Top of Provided material

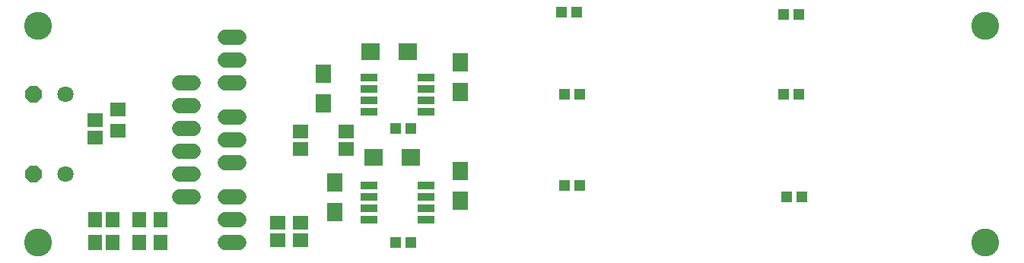
<source format=gts>
G75*
%MOIN*%
%OFA0B0*%
%FSLAX25Y25*%
%IPPOS*%
%LPD*%
%AMOC8*
5,1,8,0,0,1.08239X$1,22.5*
%
%ADD10C,0.12217*%
%ADD11R,0.07099X0.08280*%
%ADD12OC8,0.07100*%
%ADD13C,0.07100*%
%ADD14R,0.07887X0.07493*%
%ADD15R,0.07200X0.03200*%
%ADD16R,0.07099X0.06312*%
%ADD17R,0.06312X0.07099*%
%ADD18R,0.06706X0.05918*%
%ADD19R,0.05918X0.06706*%
%ADD20R,0.04737X0.05131*%
%ADD21C,0.06737*%
%ADD22C,0.06800*%
D10*
X0021800Y0036800D03*
X0021800Y0131800D03*
X0436800Y0131800D03*
X0436800Y0036800D03*
D11*
X0206800Y0055304D03*
X0206800Y0068296D03*
X0151800Y0063296D03*
X0151800Y0050304D03*
X0146800Y0097804D03*
X0146800Y0110796D03*
X0206800Y0115796D03*
X0206800Y0102804D03*
D12*
X0019800Y0101800D03*
X0019800Y0066800D03*
D13*
X0033800Y0066800D03*
X0033800Y0101800D03*
D14*
X0167479Y0120550D03*
X0183621Y0120550D03*
X0184871Y0074300D03*
X0168729Y0074300D03*
D15*
X0166800Y0061800D03*
X0166800Y0056800D03*
X0166800Y0051800D03*
X0166800Y0046800D03*
X0191800Y0046800D03*
X0191800Y0051800D03*
X0191800Y0056800D03*
X0191800Y0061800D03*
X0191800Y0094300D03*
X0191800Y0099300D03*
X0191800Y0104300D03*
X0191800Y0109300D03*
X0166800Y0109300D03*
X0166800Y0104300D03*
X0166800Y0099300D03*
X0166800Y0094300D03*
D16*
X0056800Y0095184D03*
X0056800Y0085916D03*
D17*
X0065916Y0046800D03*
X0075184Y0046800D03*
X0075184Y0036800D03*
X0065916Y0036800D03*
D18*
X0126800Y0037954D03*
X0136800Y0037954D03*
X0136800Y0045646D03*
X0126800Y0045646D03*
X0136800Y0077954D03*
X0156800Y0077954D03*
X0156800Y0085646D03*
X0136800Y0085646D03*
X0046800Y0082954D03*
X0046800Y0090646D03*
D19*
X0046704Y0046800D03*
X0054396Y0046800D03*
X0054396Y0036800D03*
X0046704Y0036800D03*
D20*
X0178454Y0036800D03*
X0185146Y0036800D03*
X0252204Y0061800D03*
X0258896Y0061800D03*
X0185146Y0086800D03*
X0178454Y0086800D03*
X0252204Y0101800D03*
X0258896Y0101800D03*
X0348454Y0101800D03*
X0355146Y0101800D03*
X0355146Y0136800D03*
X0348454Y0136800D03*
X0257646Y0138050D03*
X0250954Y0138050D03*
X0349704Y0056800D03*
X0356396Y0056800D03*
D21*
X0109769Y0056800D02*
X0103831Y0056800D01*
X0103831Y0046800D02*
X0109769Y0046800D01*
X0109769Y0036800D02*
X0103831Y0036800D01*
X0103831Y0071800D02*
X0109769Y0071800D01*
X0109769Y0081800D02*
X0103831Y0081800D01*
X0103831Y0091800D02*
X0109769Y0091800D01*
X0109769Y0106800D02*
X0103831Y0106800D01*
X0103831Y0116800D02*
X0109769Y0116800D01*
X0109769Y0126800D02*
X0103831Y0126800D01*
D22*
X0089800Y0106800D02*
X0083800Y0106800D01*
X0083800Y0096800D02*
X0089800Y0096800D01*
X0089800Y0086800D02*
X0083800Y0086800D01*
X0083800Y0076800D02*
X0089800Y0076800D01*
X0089800Y0066800D02*
X0083800Y0066800D01*
X0083800Y0056800D02*
X0089800Y0056800D01*
M02*

</source>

Bottom of Provided material

**What to produce:** Can you retype every record above exactly, leaving out the pictures?

**Solution to this task:**
<source format=gts>
G75*
%MOIN*%
%OFA0B0*%
%FSLAX25Y25*%
%IPPOS*%
%LPD*%
%AMOC8*
5,1,8,0,0,1.08239X$1,22.5*
%
%ADD10C,0.12217*%
%ADD11R,0.07099X0.08280*%
%ADD12OC8,0.07100*%
%ADD13C,0.07100*%
%ADD14R,0.07887X0.07493*%
%ADD15R,0.07200X0.03200*%
%ADD16R,0.07099X0.06312*%
%ADD17R,0.06312X0.07099*%
%ADD18R,0.06706X0.05918*%
%ADD19R,0.05918X0.06706*%
%ADD20R,0.04737X0.05131*%
%ADD21C,0.06737*%
%ADD22C,0.06800*%
D10*
X0021800Y0036800D03*
X0021800Y0131800D03*
X0436800Y0131800D03*
X0436800Y0036800D03*
D11*
X0206800Y0055304D03*
X0206800Y0068296D03*
X0151800Y0063296D03*
X0151800Y0050304D03*
X0146800Y0097804D03*
X0146800Y0110796D03*
X0206800Y0115796D03*
X0206800Y0102804D03*
D12*
X0019800Y0101800D03*
X0019800Y0066800D03*
D13*
X0033800Y0066800D03*
X0033800Y0101800D03*
D14*
X0167479Y0120550D03*
X0183621Y0120550D03*
X0184871Y0074300D03*
X0168729Y0074300D03*
D15*
X0166800Y0061800D03*
X0166800Y0056800D03*
X0166800Y0051800D03*
X0166800Y0046800D03*
X0191800Y0046800D03*
X0191800Y0051800D03*
X0191800Y0056800D03*
X0191800Y0061800D03*
X0191800Y0094300D03*
X0191800Y0099300D03*
X0191800Y0104300D03*
X0191800Y0109300D03*
X0166800Y0109300D03*
X0166800Y0104300D03*
X0166800Y0099300D03*
X0166800Y0094300D03*
D16*
X0056800Y0095184D03*
X0056800Y0085916D03*
D17*
X0065916Y0046800D03*
X0075184Y0046800D03*
X0075184Y0036800D03*
X0065916Y0036800D03*
D18*
X0126800Y0037954D03*
X0136800Y0037954D03*
X0136800Y0045646D03*
X0126800Y0045646D03*
X0136800Y0077954D03*
X0156800Y0077954D03*
X0156800Y0085646D03*
X0136800Y0085646D03*
X0046800Y0082954D03*
X0046800Y0090646D03*
D19*
X0046704Y0046800D03*
X0054396Y0046800D03*
X0054396Y0036800D03*
X0046704Y0036800D03*
D20*
X0178454Y0036800D03*
X0185146Y0036800D03*
X0252204Y0061800D03*
X0258896Y0061800D03*
X0185146Y0086800D03*
X0178454Y0086800D03*
X0252204Y0101800D03*
X0258896Y0101800D03*
X0348454Y0101800D03*
X0355146Y0101800D03*
X0355146Y0136800D03*
X0348454Y0136800D03*
X0257646Y0138050D03*
X0250954Y0138050D03*
X0349704Y0056800D03*
X0356396Y0056800D03*
D21*
X0109769Y0056800D02*
X0103831Y0056800D01*
X0103831Y0046800D02*
X0109769Y0046800D01*
X0109769Y0036800D02*
X0103831Y0036800D01*
X0103831Y0071800D02*
X0109769Y0071800D01*
X0109769Y0081800D02*
X0103831Y0081800D01*
X0103831Y0091800D02*
X0109769Y0091800D01*
X0109769Y0106800D02*
X0103831Y0106800D01*
X0103831Y0116800D02*
X0109769Y0116800D01*
X0109769Y0126800D02*
X0103831Y0126800D01*
D22*
X0089800Y0106800D02*
X0083800Y0106800D01*
X0083800Y0096800D02*
X0089800Y0096800D01*
X0089800Y0086800D02*
X0083800Y0086800D01*
X0083800Y0076800D02*
X0089800Y0076800D01*
X0089800Y0066800D02*
X0083800Y0066800D01*
X0083800Y0056800D02*
X0089800Y0056800D01*
M02*

</source>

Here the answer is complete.